Tiny island deer in Panama was hunted to extinction thousands of years ago
STRI/DICYT As polar ice caps melted at the end of the last Ice Age about 8,500 years ago, the global sea level rose and Panama’s Pearl Islands were isolated from the mainland. A new archaeological study by a team including a Smithsonian scientist shows that several thousand years later pre-Columbian colonists hunted a dwarf deer to extinction on an island called Pedro González.
The settlers arrived on the 14-hectare island by sea 6,200 years ago and stayed for a maximum of eight centuries, farming maize and roots, fishing, gathering palm fruits and shellfish and hunting deer, opossums, agoutis, iguanas and large snakes—the major predators.
“When I was washing the animal bones from the first test cut in 2008, out fell a deer ankle bone called a calcaneum,” said Richard Cooke, archaeologist at the Smithsonian Tropical Research Institute and co-author of the study. “It was so tiny that I realized we had come across a population that had probably dwarfed through isolation.”
The Pearl Archipelago, named for rich pearl beds encountered by early Spanish explorers, lies about 16 miles off Panama’s Pacific coast. The islands are perhaps best known as the location of several seasons of the TV series, Survivor. As Darwin discovered in the Galapagos, islands are hotbeds of evolution. Through time, animals isolated from mainland populations commonly undergo a reduction in size compared to their mainland relatives due to competition for limited food resources. In the case of the dwarf deer, this must have occurred between the time when the island was isolated from the mainland and the time when the settlers arrived.
Adult deer living on Pedro González island 6,000 years ago weighed less than 22 pounds, about as much as a beagle. Collagen fingerprint studies by Manchester University biochemist Mike Buckley infer that deer bones on the island were not from the tiny red brocket deer, corzo in Spanish, found in Panama today. Deer bones on the island represent a different group of deer, which includes white-tailed deer and some gray brocket populations found in South America. Only DNA studies will confirm to which deer clade the island deer belong. Buckley found that the 6,000-year-old deer bones belong to the same lineage as a larger deer still found on San José island, 5 miles to the south in the Pearl Archipelago. Why it survived there is an unresolved mystery.
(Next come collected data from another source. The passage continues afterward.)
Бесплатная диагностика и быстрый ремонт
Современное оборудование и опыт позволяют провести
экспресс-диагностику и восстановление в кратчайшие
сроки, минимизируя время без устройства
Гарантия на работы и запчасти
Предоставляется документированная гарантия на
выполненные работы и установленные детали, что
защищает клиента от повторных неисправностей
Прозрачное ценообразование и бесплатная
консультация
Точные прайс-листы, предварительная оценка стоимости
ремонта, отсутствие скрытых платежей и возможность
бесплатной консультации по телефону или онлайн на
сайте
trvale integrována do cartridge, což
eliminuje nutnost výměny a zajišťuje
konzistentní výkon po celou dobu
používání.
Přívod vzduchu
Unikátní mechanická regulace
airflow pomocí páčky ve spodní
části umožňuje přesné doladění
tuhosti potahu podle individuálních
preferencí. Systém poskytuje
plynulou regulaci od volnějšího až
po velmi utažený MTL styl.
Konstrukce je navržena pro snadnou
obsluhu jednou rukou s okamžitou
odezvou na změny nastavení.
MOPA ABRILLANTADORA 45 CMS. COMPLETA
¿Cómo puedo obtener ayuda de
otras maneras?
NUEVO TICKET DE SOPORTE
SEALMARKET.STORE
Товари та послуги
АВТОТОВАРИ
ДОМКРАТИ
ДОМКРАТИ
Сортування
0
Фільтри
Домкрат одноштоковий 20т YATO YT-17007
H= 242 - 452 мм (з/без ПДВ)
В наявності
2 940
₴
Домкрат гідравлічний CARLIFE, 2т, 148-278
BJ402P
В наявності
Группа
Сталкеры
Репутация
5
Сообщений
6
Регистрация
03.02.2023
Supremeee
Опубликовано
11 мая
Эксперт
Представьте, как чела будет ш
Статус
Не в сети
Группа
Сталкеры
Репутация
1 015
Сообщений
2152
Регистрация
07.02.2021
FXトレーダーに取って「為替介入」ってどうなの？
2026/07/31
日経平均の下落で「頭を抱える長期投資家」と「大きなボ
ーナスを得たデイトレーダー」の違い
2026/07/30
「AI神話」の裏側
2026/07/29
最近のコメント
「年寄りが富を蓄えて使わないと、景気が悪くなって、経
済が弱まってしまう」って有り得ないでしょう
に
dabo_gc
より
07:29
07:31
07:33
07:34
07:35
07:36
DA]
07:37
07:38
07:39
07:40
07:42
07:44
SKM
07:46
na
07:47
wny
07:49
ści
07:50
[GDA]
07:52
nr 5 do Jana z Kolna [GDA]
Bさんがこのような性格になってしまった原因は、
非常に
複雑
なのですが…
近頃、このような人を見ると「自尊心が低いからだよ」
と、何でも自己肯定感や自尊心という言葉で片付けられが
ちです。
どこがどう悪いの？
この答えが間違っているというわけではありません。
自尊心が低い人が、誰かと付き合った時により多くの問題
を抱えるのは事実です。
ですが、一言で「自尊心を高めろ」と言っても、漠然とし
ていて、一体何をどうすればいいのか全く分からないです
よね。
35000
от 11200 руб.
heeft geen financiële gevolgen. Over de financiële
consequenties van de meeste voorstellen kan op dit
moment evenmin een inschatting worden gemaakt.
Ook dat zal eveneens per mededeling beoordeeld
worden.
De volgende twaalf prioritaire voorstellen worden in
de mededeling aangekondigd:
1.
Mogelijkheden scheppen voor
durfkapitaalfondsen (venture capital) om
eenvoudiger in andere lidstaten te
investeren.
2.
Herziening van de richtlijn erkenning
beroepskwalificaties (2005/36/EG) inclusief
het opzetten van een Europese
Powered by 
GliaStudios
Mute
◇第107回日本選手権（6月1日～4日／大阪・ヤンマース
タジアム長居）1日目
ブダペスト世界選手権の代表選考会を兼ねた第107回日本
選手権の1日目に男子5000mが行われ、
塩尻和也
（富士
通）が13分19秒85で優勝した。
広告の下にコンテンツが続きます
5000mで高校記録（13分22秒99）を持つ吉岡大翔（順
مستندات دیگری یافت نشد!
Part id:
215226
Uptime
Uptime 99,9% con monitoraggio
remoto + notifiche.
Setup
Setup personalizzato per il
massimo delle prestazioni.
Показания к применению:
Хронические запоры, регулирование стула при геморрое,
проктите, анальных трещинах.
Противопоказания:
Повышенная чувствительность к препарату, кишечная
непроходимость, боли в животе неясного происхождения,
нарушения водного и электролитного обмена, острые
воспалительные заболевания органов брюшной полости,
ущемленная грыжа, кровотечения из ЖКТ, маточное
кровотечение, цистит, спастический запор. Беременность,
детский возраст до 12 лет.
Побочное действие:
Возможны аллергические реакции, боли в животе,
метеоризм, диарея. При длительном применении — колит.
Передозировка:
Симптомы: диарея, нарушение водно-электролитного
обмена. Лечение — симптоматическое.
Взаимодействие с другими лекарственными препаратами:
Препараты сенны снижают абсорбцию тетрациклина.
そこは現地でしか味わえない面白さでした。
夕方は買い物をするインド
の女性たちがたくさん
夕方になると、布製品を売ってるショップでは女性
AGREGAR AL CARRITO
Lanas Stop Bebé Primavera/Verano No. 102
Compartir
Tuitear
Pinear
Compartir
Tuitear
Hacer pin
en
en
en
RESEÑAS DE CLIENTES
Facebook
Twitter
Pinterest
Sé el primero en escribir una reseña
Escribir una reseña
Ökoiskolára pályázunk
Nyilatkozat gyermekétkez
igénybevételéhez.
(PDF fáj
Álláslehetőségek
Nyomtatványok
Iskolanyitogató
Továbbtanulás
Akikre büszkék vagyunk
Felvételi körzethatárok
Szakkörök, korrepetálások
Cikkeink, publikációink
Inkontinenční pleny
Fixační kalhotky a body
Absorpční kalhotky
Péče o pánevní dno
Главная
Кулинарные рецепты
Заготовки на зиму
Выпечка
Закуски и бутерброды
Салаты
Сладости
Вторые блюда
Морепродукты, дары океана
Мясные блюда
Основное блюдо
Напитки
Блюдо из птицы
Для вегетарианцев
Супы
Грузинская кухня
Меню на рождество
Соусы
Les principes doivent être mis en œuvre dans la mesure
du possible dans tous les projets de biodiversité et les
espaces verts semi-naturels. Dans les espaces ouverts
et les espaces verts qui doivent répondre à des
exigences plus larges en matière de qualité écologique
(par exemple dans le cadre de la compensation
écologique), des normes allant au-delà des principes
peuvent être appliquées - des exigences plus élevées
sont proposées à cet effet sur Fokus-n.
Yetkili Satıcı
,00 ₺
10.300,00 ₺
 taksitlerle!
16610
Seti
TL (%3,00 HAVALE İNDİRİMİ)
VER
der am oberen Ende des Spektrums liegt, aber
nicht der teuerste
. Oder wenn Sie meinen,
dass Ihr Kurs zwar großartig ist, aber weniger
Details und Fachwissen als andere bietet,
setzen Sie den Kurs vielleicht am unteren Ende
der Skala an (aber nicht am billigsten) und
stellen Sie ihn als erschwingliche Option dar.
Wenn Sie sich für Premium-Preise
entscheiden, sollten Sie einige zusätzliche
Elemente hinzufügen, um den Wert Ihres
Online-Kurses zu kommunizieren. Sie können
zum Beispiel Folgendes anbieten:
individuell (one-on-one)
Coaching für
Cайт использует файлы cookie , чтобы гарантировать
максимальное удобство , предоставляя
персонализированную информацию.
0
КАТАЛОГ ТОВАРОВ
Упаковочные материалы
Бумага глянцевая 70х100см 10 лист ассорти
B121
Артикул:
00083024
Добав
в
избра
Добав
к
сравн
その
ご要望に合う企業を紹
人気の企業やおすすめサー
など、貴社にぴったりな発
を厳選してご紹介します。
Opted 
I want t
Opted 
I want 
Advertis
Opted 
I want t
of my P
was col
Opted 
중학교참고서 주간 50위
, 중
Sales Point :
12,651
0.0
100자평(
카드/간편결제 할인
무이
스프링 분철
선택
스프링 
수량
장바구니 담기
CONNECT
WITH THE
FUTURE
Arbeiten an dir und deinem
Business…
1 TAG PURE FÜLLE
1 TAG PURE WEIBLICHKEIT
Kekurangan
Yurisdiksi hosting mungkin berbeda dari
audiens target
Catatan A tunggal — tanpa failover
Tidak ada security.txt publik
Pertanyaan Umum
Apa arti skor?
About 2,500 fragments of deer bones corresponding to 22 individuals were found in the 4-meter-deep trash heap (midden) that built up in a large hollow near the coast. Some deer bones had cuts indicating butchering, such as disarticulation and slicing meat from the bone, or had the marks of human teeth. Others had been burned or smashed to get at the marrow. Antlers and long bones were often cut for making everyday tools and ornaments. Hunting appears to have been indiscriminate, including adults as well as juveniles.
The number of deer bones decreased in the youngest layer of the midden, and those of older adults were absent, suggesting that the species was becoming scarcer and life expectancies lower. No deer bones were found in later layers left by pottery-using people after 2,300 years ago, indicating that the species had become extinct on Pedro González by then.
The history of this tiny deer illustrates just how vulnerable island species can be. The loss of the Pedro González dwarf deer may inspire conservation of the population still found on the neighboring island.